If we used the key 990, the index would be 0 (\( 990 \bmod 10 = 0 \)).
Properties of a Good Hash Function
A hash function isn't just about simple arithmetic; it needs to be designed well to ensure the hash table works efficiently.
A good hash function should have two key properties:
- Quick to Compute: The calculation itself must be very fast. If the hashing process takes longer than a linear search, the whole data structure is pointless!
- Even Distribution: It must generate an even distribution of records throughout the table. This means it should spread the keys out across all available indices, minimizing clumping.
If all your keys hashed to index 5, you'd have defeated the purpose of the table!
Did you know?
Hash functions are also critical in cryptography and security for creating unique 'fingerprints' of files or passwords. Even a tiny change in the input produces a wildly different hash output—a property known as the 'avalanche effect'—but in data structures, we focus purely on speed and distribution.
3. Collisions and Collision Handling
Even with the best hash function, it is inevitable that sometimes two different keys will produce the exact same index. This is called a collision.
What is a Collision?
A collision occurs when two or more distinct key values are mapped to the same position (index) in the hash table by the hash function.
Analogy: You have 10 lockers for 12 students. Even if you distribute the keys smartly, at least two students have to share or find an alternative locker.
Handling Collisions using Rehashing (Linear Probing)
When a collision occurs, we cannot overwrite the existing data. We need a method to find the next available space. The method specified in the syllabus is an approach known as rehashing, specifically implying Linear Probing.
Rehashing (Linear Probing) Step-by-Step:
- A key, Key A, is hashed to index H. Data A is stored at H.
- A new key, Key B, is hashed. Its hash value is also H (a collision occurs).
- The system checks index H. Since it is occupied by Data A, the system looks for the next available position.
- The system checks \(H + 1\). If empty, Data B is stored there.
- If \(H + 1\) is also occupied, it checks \(H + 2\), and so on. (If it reaches the end of the table, it wraps around to index 0).
Important note for students: If you need to search for Key B later, the computer first hashes Key B to index H. It sees Data A there and knows Data B isn't Data A. It must then continue checking \(H + 1\), \(H + 2\), etc., until it finds the key it is looking for OR hits an empty slot (which tells it the key does not exist).
Common Mistake to Avoid!
Do not forget that when using rehashing (linear probing), searching efficiency decreases because finding an item requires checking multiple slots instead of just one.

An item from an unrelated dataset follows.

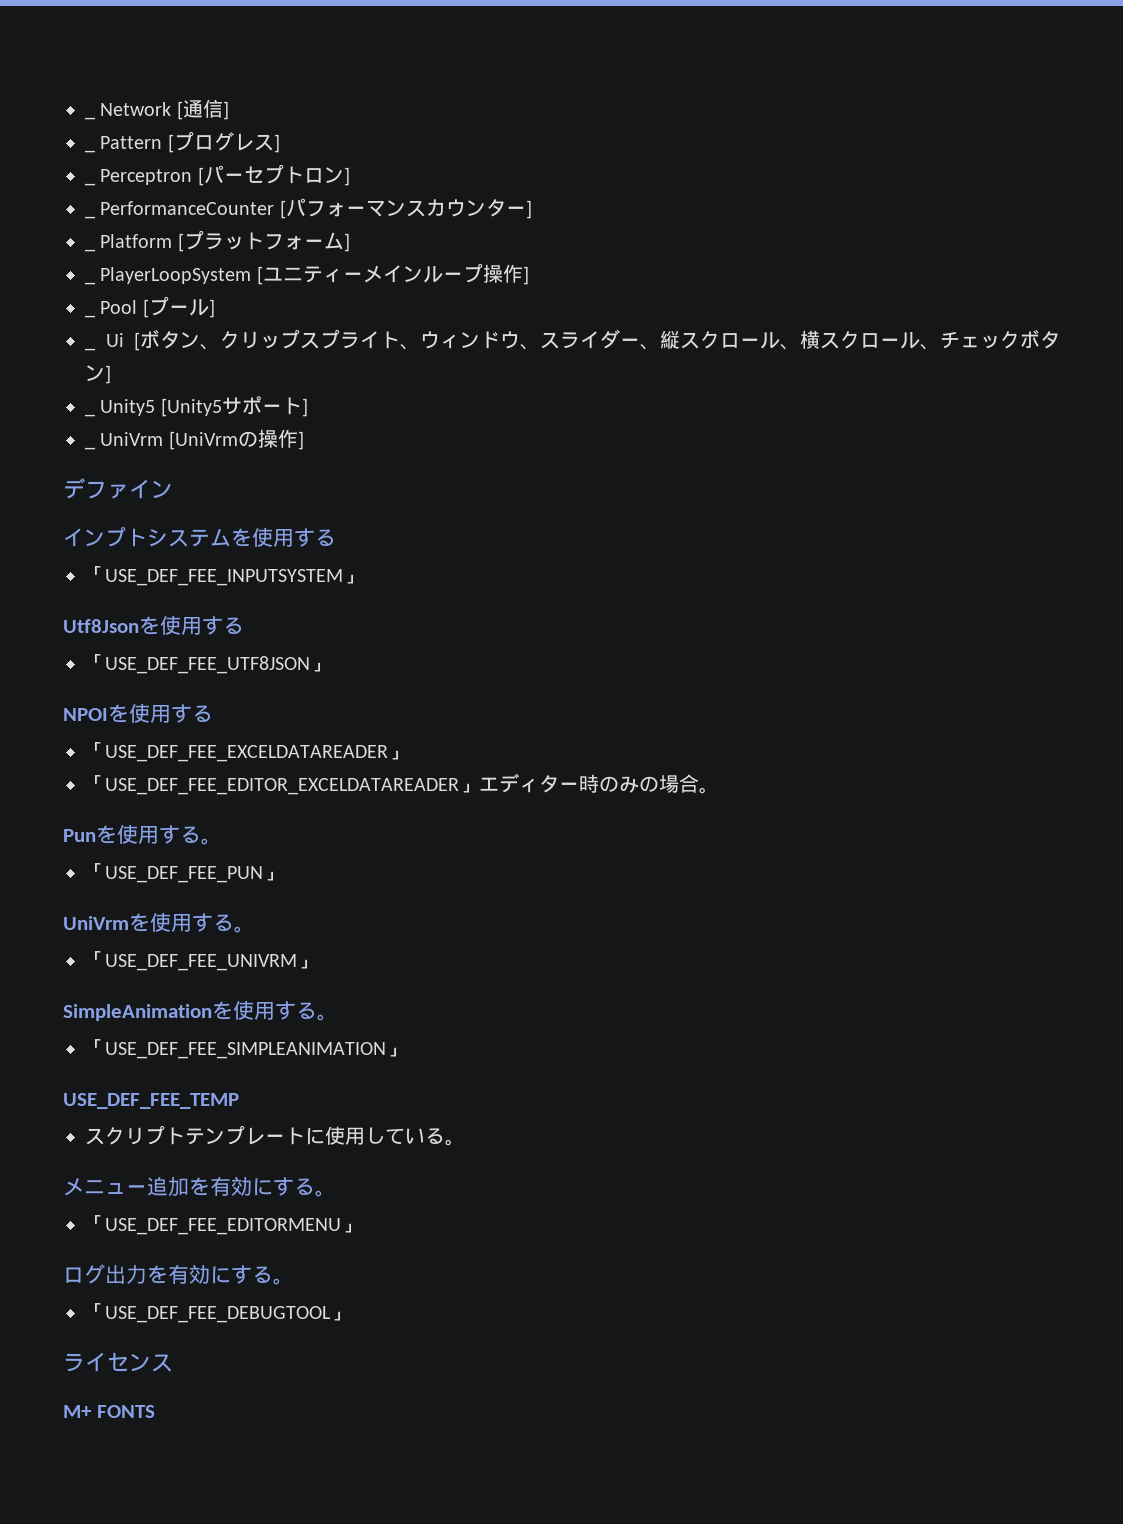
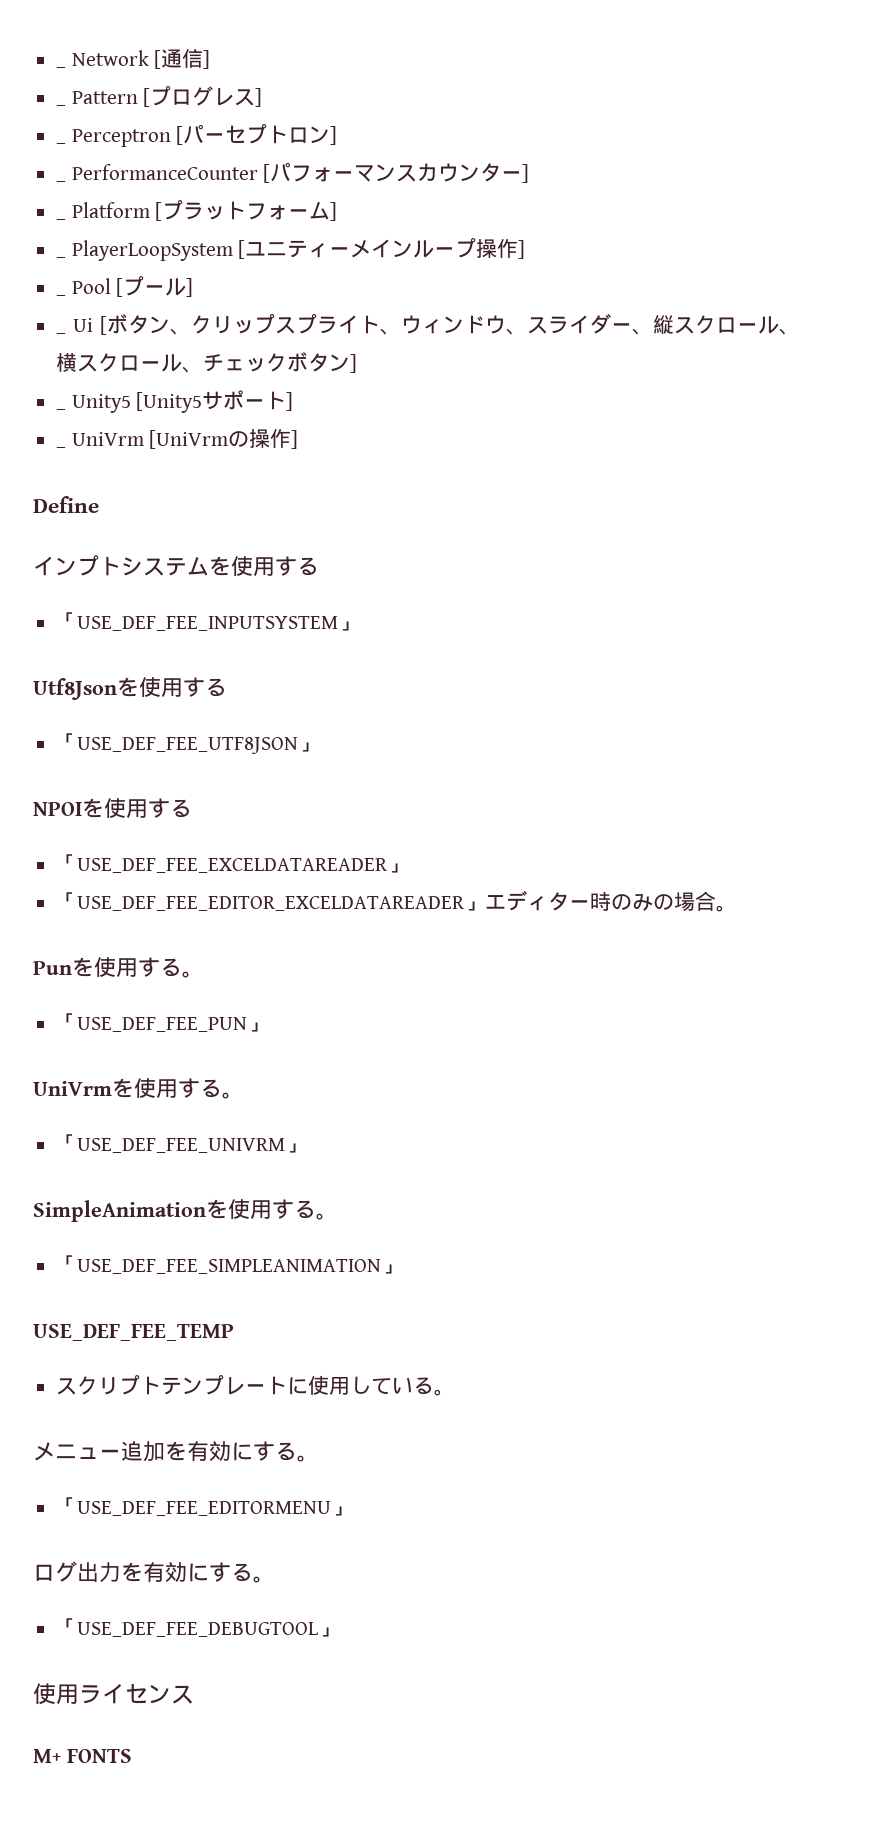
[63,478,173,499] デファイン -> [33,496,99,513] Define
(350, 1316) none -> [33,1683,79,1705] 使用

A cluster of collisions is called primary clustering, and it seriously slows down the search time!
4. Comparing Hash Tables to Arrays
The syllabus requires you to understand the advantages and disadvantages of using a hash table as an alternative to a standard array.
Arrays (Lists) Recap
Arrays are static data structures (fixed size, though dynamic lists/arrays exist). Accessing an item by its index is immediate (O(1)). Searching for a specific *value* usually involves a linear search (O(n)) unless the array is sorted, allowing a binary search (O(log n)).
Hash Tables vs. Arrays
| Feature | Advantages of Hash Tables | Disadvantages of Hash Tables |
| Lookup Speed (Efficiency) | Extremely fast average time (near constant time, O(1)) because the position is calculated directly. | In the worst-case scenario (many collisions), lookup time degrades significantly, sometimes becoming as slow as O(n). |
| Storage Efficiency | N/A compared to array data storage itself. | They can waste memory if the table is sparsely filled (many empty slots). |
| Insertion/Deletion | Very fast, as the position is calculated directly (O(1) average time). | Handling collisions adds complexity to the code. |
| Ordering | N/A | Data stored in a hash table is generally not ordered; retrieving data in a sequential sorted manner is difficult or impossible. Arrays maintain intrinsic order based on index. |
Key Takeaway
Use a hash table when the priority is fast retrieval (getting data by key) and you don't care about keeping the data sorted. Hash tables offer performance that is usually far superior to standard array searches.